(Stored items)
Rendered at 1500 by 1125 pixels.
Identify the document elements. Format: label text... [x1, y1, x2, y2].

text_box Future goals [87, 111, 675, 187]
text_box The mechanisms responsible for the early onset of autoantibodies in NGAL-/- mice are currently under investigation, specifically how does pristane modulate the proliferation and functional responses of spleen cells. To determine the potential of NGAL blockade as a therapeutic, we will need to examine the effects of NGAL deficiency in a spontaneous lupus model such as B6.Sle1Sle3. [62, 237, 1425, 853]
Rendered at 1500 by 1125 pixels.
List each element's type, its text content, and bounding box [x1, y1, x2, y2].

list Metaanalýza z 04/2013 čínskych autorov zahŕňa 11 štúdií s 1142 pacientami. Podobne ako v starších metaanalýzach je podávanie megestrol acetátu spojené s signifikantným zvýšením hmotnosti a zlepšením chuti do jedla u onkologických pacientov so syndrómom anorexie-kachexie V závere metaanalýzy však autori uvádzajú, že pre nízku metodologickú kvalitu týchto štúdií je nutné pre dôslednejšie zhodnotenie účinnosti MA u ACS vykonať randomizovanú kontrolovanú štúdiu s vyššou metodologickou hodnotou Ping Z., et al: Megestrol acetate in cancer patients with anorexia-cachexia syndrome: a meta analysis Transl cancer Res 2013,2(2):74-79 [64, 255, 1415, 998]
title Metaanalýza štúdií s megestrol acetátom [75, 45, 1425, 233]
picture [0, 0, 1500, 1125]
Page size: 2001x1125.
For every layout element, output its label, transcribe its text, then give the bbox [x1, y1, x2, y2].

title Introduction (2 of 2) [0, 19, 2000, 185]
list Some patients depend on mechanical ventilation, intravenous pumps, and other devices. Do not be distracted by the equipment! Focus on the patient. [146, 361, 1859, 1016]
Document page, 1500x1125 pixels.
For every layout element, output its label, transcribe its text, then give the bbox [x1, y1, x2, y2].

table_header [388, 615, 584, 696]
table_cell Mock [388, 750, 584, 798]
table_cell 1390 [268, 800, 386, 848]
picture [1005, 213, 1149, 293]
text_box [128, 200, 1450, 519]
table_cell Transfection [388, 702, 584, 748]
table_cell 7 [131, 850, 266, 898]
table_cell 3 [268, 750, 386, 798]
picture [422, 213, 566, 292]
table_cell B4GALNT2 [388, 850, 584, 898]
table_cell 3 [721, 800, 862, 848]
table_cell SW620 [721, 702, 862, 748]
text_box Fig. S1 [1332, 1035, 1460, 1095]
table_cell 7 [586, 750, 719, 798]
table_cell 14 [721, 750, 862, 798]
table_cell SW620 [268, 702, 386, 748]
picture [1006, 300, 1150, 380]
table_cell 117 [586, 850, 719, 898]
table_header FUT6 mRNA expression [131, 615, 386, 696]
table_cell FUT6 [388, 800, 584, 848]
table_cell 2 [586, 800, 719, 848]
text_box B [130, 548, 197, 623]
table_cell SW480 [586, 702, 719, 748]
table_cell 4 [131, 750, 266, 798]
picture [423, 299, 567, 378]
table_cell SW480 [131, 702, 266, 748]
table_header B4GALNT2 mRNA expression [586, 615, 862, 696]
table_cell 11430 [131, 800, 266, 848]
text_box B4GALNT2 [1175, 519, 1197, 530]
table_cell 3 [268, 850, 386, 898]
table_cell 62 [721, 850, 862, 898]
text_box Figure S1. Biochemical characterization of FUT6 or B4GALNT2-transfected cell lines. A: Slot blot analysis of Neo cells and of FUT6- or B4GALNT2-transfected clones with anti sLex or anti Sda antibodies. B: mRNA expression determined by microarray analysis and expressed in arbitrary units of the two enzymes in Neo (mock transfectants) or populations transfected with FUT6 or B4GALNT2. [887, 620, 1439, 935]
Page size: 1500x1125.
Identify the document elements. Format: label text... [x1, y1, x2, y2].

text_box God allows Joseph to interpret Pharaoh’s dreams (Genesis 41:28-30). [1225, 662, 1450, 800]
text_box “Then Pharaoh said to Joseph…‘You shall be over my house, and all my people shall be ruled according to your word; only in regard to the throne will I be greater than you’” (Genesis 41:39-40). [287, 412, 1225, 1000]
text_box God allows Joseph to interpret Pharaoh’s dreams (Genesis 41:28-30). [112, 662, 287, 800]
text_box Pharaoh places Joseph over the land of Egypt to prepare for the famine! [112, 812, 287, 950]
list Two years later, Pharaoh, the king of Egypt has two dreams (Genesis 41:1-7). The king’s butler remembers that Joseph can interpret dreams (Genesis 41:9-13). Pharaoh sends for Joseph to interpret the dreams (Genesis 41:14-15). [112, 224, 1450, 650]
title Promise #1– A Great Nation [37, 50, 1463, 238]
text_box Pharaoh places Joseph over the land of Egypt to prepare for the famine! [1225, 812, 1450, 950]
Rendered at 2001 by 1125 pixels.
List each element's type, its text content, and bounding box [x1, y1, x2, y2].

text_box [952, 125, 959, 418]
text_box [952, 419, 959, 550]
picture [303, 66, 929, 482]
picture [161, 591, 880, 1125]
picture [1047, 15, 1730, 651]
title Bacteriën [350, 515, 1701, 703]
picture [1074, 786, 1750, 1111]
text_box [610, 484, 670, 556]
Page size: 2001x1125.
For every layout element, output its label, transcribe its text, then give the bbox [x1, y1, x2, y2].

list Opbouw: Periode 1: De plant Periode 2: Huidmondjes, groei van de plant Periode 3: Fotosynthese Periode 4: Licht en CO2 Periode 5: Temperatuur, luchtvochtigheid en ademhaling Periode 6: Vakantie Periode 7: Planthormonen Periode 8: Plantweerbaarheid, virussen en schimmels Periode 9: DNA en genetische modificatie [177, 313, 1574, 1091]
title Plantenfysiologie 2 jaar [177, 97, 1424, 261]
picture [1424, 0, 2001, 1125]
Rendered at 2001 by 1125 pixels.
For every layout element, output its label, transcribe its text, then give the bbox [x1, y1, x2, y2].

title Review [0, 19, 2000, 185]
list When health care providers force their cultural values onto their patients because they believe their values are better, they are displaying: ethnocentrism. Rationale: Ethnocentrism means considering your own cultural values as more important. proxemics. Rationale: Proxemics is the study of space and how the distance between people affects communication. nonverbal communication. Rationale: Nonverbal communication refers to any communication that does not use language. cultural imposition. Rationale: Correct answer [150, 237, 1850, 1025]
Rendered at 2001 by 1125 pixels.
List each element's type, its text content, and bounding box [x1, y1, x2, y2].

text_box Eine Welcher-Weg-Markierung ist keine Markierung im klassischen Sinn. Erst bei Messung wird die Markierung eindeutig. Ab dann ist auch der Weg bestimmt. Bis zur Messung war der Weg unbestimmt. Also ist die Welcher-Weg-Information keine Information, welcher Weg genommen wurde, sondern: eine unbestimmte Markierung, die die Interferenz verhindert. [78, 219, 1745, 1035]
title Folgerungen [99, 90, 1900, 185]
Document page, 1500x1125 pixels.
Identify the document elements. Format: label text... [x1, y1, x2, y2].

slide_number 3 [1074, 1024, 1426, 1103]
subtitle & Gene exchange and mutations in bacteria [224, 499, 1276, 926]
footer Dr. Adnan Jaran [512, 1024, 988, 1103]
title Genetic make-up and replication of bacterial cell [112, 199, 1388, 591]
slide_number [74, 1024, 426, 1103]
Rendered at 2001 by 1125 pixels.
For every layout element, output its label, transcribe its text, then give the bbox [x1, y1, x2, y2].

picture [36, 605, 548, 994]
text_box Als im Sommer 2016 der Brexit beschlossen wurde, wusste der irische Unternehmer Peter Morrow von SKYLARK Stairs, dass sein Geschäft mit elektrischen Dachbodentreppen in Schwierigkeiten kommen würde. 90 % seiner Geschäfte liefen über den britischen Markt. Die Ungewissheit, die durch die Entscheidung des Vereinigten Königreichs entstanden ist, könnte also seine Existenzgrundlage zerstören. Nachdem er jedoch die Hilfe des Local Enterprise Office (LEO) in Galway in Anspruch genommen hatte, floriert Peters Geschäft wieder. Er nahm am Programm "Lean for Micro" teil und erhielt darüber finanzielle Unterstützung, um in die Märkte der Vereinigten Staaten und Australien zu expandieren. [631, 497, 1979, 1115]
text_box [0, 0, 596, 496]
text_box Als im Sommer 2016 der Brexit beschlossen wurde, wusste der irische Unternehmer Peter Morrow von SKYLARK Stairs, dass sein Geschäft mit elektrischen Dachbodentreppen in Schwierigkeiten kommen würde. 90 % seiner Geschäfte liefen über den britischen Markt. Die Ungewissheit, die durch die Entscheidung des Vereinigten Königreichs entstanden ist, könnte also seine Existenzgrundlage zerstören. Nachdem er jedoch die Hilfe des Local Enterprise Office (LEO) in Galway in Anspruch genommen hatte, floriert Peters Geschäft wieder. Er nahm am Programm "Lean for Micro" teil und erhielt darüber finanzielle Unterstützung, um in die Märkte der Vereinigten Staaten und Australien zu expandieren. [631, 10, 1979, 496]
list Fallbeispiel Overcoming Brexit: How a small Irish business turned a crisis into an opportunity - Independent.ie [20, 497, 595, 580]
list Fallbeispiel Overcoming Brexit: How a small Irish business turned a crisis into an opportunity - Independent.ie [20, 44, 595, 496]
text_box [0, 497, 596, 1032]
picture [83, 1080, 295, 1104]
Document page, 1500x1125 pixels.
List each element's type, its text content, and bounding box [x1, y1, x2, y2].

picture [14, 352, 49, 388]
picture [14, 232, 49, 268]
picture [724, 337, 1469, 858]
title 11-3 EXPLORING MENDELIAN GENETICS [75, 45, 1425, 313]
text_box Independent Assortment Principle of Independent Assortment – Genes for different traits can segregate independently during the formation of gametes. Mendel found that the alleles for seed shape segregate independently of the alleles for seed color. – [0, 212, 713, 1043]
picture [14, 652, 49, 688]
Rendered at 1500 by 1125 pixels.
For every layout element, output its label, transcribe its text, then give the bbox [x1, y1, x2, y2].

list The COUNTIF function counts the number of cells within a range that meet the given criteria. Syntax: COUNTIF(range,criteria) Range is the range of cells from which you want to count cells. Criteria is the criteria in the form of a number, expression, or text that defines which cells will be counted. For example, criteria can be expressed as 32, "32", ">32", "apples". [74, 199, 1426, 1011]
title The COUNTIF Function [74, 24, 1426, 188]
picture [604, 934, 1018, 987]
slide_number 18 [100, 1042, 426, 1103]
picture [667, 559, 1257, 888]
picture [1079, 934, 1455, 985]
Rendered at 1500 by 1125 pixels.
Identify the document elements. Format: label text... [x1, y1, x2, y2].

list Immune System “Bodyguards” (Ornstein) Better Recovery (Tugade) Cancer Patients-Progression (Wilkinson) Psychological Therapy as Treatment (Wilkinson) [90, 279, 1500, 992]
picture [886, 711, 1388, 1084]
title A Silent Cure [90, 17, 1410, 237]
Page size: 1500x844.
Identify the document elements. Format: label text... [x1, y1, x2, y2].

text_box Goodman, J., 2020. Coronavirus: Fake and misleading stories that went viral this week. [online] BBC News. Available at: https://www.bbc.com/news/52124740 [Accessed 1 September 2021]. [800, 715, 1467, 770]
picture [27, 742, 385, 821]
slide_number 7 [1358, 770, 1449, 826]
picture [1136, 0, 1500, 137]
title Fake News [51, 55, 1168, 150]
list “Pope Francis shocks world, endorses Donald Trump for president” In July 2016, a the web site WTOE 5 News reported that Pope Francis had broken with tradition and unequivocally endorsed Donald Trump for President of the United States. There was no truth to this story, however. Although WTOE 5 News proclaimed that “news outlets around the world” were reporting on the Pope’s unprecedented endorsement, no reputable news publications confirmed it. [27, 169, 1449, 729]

Problem description :: Check the entries above for the word "size" and copy every line where it turns up.

Written solution ::
Page size: 2001x1125.
Page size: 1500x1125.
Page size: 2001x1125.
Page size: 1500x844.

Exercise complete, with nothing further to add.